§ TASK A
Name every person the opinion piece about Ayelet Shaked mentions by name, ignoring the data.
§ TASK B
Decide whether each statement agrees with the opinion piece about Ayelet Shaked, answering yes or no and quoting the words that settle it: (i) The writer was a child in Montreal. (ii) Most Jews the writer knew were rich. (iii) Isaac Herzog gave Bibi a helping hand.
§ TASK C
Write the next few paragraphs of the opinion piece about Ayelet Shaked, picking up after its final sentence.

§ STUDY TEXT
···
Ever since I was a kid in Montreal I kept hearing the taunt from the wise guys on the corner -- besides how rich we were, how we Jews stick together.
On the whole, I don’t remember being rich. Most Jews I knew were poor.
As for sticking together, personally I never had much luck on that count. Throughout my career as a writer, it never happened that a New York publisher would put an arm around me and whisper, “You’re Jewish. I’m Jewish. Let’s make a deal. Here’s a million dollars.” Playing the “Jewish card” seldom works.
I could write a book on how we differ and the need for a hero to lead by single-minded resolve, and in fact I did, right here, which brings us to Ayelet Shaked. The question arises whether we still need anti-Semites when the same job is being done so handily by homegrown malcontents, particularly against Israel’s newly appointed Minister of Justice.
A moment after she was announced to that high office, Shaked became the target of a Leftist smear campaign focused on her looks (too pretty) and her politics (too right-wing). Think of it as sore losers resorting to schoolyard petulance. They ended up humiliating themselves by use of such vile tactics.
You expected Isaac Herzog to extend Bibi a helping hand – for the greater good? Declined. So much for the “loyal” opposition.
···
§ DATASET EXCERPT

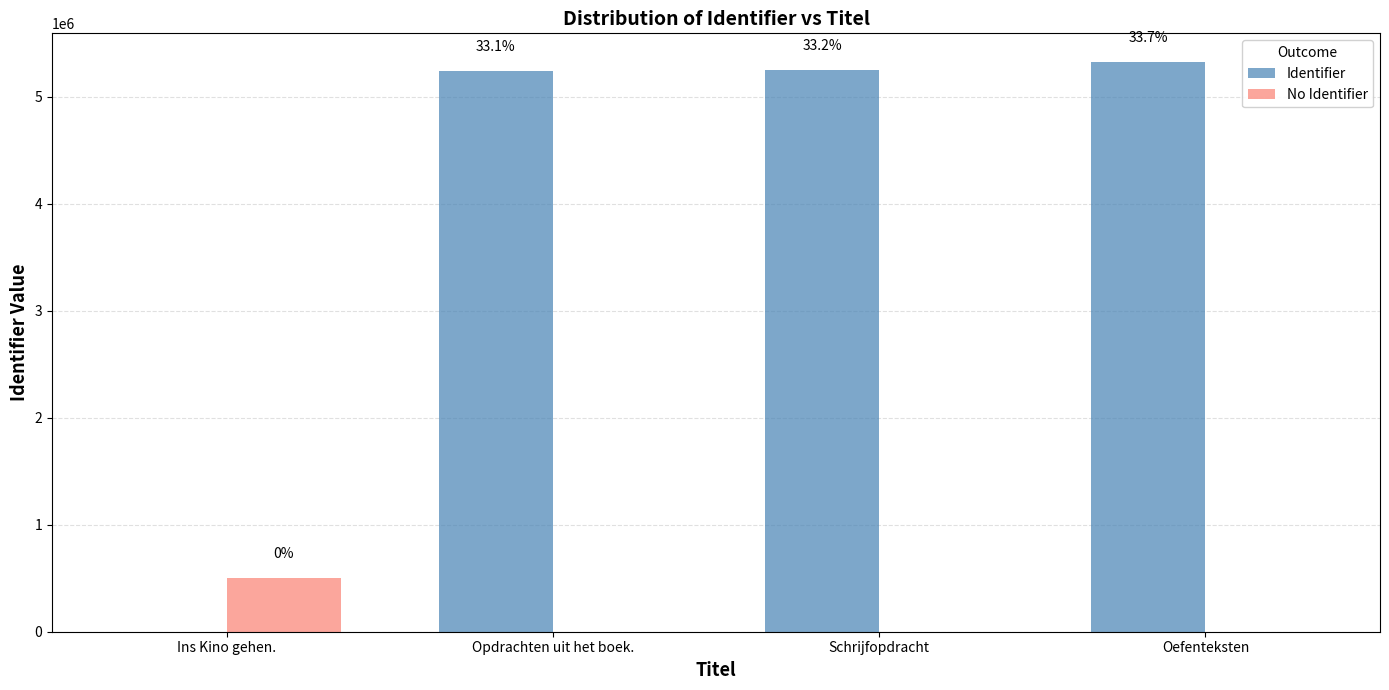

Reading left to right, extract all data points from this chart.

Identifier: Ins Kino gehen.=0	Opdrachten uit het boek.=5239701	Schrijfopdracht=5249234	Oefenteksten=5327136
No Identifier: Ins Kino gehen.=500000	Opdrachten uit het boek.=0	Schrijfopdracht=0	Oefenteksten=0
···
§ WRITTEN ANSWER A
Ayelet Shaked
Isaac Herzog
Bibi

§ WRITTEN ANSWER B
(i) Yes: "Ever since I was a kid in Montreal"
(ii) No: "Most Jews I knew were poor."
(iii) No: "Declined."

§ WRITTEN ANSWER C
I do not recall it ever being this bad, such nastiness from within the family.
Unless this is erev rav, mixed multitude riff-raff, so sick that within the Knesset they demand that their own IDF sons and daughters be tried for war crimes. Pathetic but true. Yet Jews have always been argumentative. Ours is a proud faith of defiance, as Lord Rabbi Jonathan Sacks explains.

It is remarkable that after all the shouting has been done, this dysfunctional family functions so beautifully.
Even back in the Wilderness we complained; no water, no meat, and in the Sinai, no air conditioning? We are not known to be happy campers. Check out Jackie Mason’s Jews in aRestaurant; it’s too hot, it’s too cold, the service is terrible and there’s a draft coming from the kitchen. By Biblical tradition we are a stiff-necked people.
Moses knew what he was up against. Why deliver the Jews? Why not the Swedes? Them, I can handle.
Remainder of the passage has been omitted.